Cool, I'll check the bottle just in case but that's good to know it works on her Golf. :thumb:

At the moment I just find that water/rain just 'sticks' to the wing mirror glass and doesn't roll off like the rest of my windows that have been treated to Rain X.


----------



## Bigoggy (Sep 1, 2014)

Try armorall sheild for glass that is quite a goodn aswell. I put g1 on mine and it still beads like crazy


----------



## AllenF (Aug 20, 2012)

Yeah the heated mirrors probably only come on when the rear or front screen is on.
Wont do any harm the element is on the back of the mirror.
The coating is just anti glare but if you clean them with glass cleaner ipa etc etc then rainx certainly isnt going to affect it ( not like wire wool and sulphuric acid )


----------



## Dannbodge (Sep 26, 2010)

I put gtech G5 on all my heated mirrors and it's fine


----------



## Sutty 90 (Aug 24, 2014)

Never had any problems on heated windows so I don't see why it would effect the mirrors as they are made off glass too.

Sutty.


----------



## Jack R (Dec 15, 2014)

Never had any problems with this on any of my glass (heated front and rear glass and mirrors) only thing I've found is that on the mirrors you do get a few water marks ! Mainly because the water is not moving along like on the windscreen :thumb:


----------



## KarateKid (Oct 13, 2014)

I don't think applying RainX on your heated mirrors will give you any trouble.... but...

I've applied sealant and a bit of QD to mine and all I get is beading... Looks nice, but I actually want the water to feck off, not sit there and look all pretty and that! Not to mention it limits visibility... 

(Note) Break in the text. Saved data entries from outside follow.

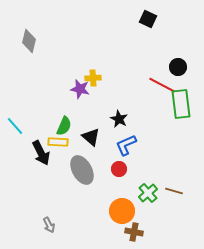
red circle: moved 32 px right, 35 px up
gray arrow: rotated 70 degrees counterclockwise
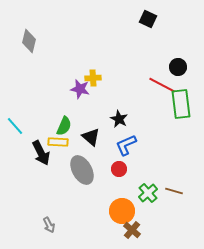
brown cross: moved 2 px left, 2 px up; rotated 30 degrees clockwise
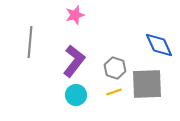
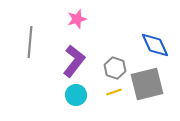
pink star: moved 2 px right, 4 px down
blue diamond: moved 4 px left
gray square: rotated 12 degrees counterclockwise
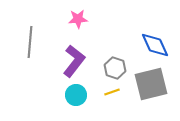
pink star: moved 1 px right; rotated 12 degrees clockwise
gray square: moved 4 px right
yellow line: moved 2 px left
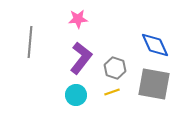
purple L-shape: moved 7 px right, 3 px up
gray square: moved 3 px right; rotated 24 degrees clockwise
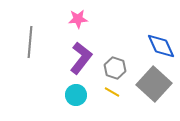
blue diamond: moved 6 px right, 1 px down
gray square: rotated 32 degrees clockwise
yellow line: rotated 49 degrees clockwise
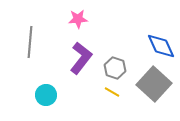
cyan circle: moved 30 px left
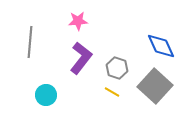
pink star: moved 2 px down
gray hexagon: moved 2 px right
gray square: moved 1 px right, 2 px down
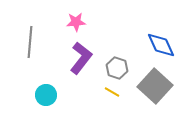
pink star: moved 2 px left, 1 px down
blue diamond: moved 1 px up
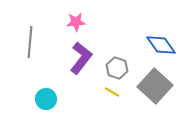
blue diamond: rotated 12 degrees counterclockwise
cyan circle: moved 4 px down
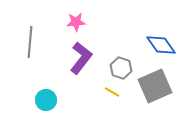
gray hexagon: moved 4 px right
gray square: rotated 24 degrees clockwise
cyan circle: moved 1 px down
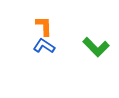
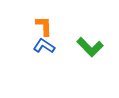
green L-shape: moved 6 px left
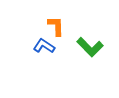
orange L-shape: moved 12 px right
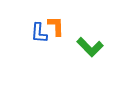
blue L-shape: moved 5 px left, 13 px up; rotated 120 degrees counterclockwise
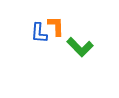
green L-shape: moved 10 px left
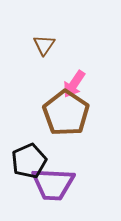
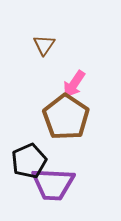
brown pentagon: moved 4 px down
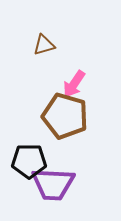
brown triangle: rotated 40 degrees clockwise
brown pentagon: moved 1 px left, 1 px up; rotated 18 degrees counterclockwise
black pentagon: rotated 24 degrees clockwise
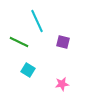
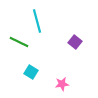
cyan line: rotated 10 degrees clockwise
purple square: moved 12 px right; rotated 24 degrees clockwise
cyan square: moved 3 px right, 2 px down
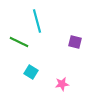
purple square: rotated 24 degrees counterclockwise
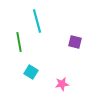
green line: rotated 54 degrees clockwise
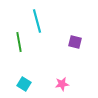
cyan square: moved 7 px left, 12 px down
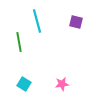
purple square: moved 1 px right, 20 px up
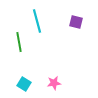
pink star: moved 8 px left, 1 px up
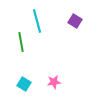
purple square: moved 1 px left, 1 px up; rotated 16 degrees clockwise
green line: moved 2 px right
pink star: moved 1 px up
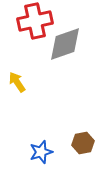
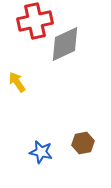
gray diamond: rotated 6 degrees counterclockwise
blue star: rotated 30 degrees clockwise
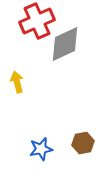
red cross: moved 2 px right; rotated 12 degrees counterclockwise
yellow arrow: rotated 20 degrees clockwise
blue star: moved 3 px up; rotated 25 degrees counterclockwise
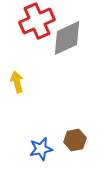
gray diamond: moved 2 px right, 6 px up
brown hexagon: moved 8 px left, 3 px up
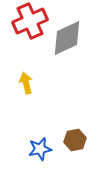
red cross: moved 7 px left
yellow arrow: moved 9 px right, 1 px down
blue star: moved 1 px left
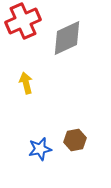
red cross: moved 7 px left
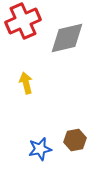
gray diamond: rotated 12 degrees clockwise
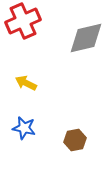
gray diamond: moved 19 px right
yellow arrow: rotated 50 degrees counterclockwise
blue star: moved 16 px left, 21 px up; rotated 25 degrees clockwise
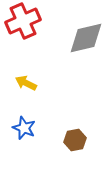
blue star: rotated 10 degrees clockwise
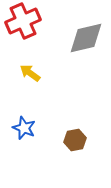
yellow arrow: moved 4 px right, 10 px up; rotated 10 degrees clockwise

I'm thinking of taking all the protection of and leaving them bare, so to speak. In the hope that any water will just run off and not sit on the glass... if that make sense.


----------



## streaky (Dec 2, 2006)

I use Rainx on my heated mirrors regularly and have never had a problem


----------



## bazz (May 15, 2007)

use rain x on my focus heated front/rear and door mirror glass with no probs what so ever.
so you should be fine fella


----------



## VW Golf-Fan (Aug 3, 2010)

Thanks chaps. :thumb:


----------



## rojer386 (Mar 15, 2008)

I use Angelwax H2Go on my heated mirrors and my heated rear screen with no problems.


----------



## AndyFL2 (Nov 2, 2011)

No on/off switch that i'm aware off on my beema, it seems they are on all the time whether i like it or not....and no problems with rainX.


----------



## Blueberry (Aug 10, 2007)

AndyFL2 said:


> No on/off switch that i'm aware off on my beema, it seems they are on all the time whether i like it or not....and no problems with rainX.


Could be linked to your heated rear window (or heated front screen if you have one). Mine is.


----------



## MagpieRH (May 27, 2014)

Blueberry said:


> Could be linked to your heated rear window (or heated front screen if you have one). Mine is.


Yup, mine are also on the same switch as the heated rear screen :thumb:


----------



## blackS2000 (Aug 4, 2010)

My Honda's heated mirrors are on all the time as was the mirrors of every Rover I've owned .

Rain X and all the other rain repellent products I've used over the years have had no effect on the glass at all .


----------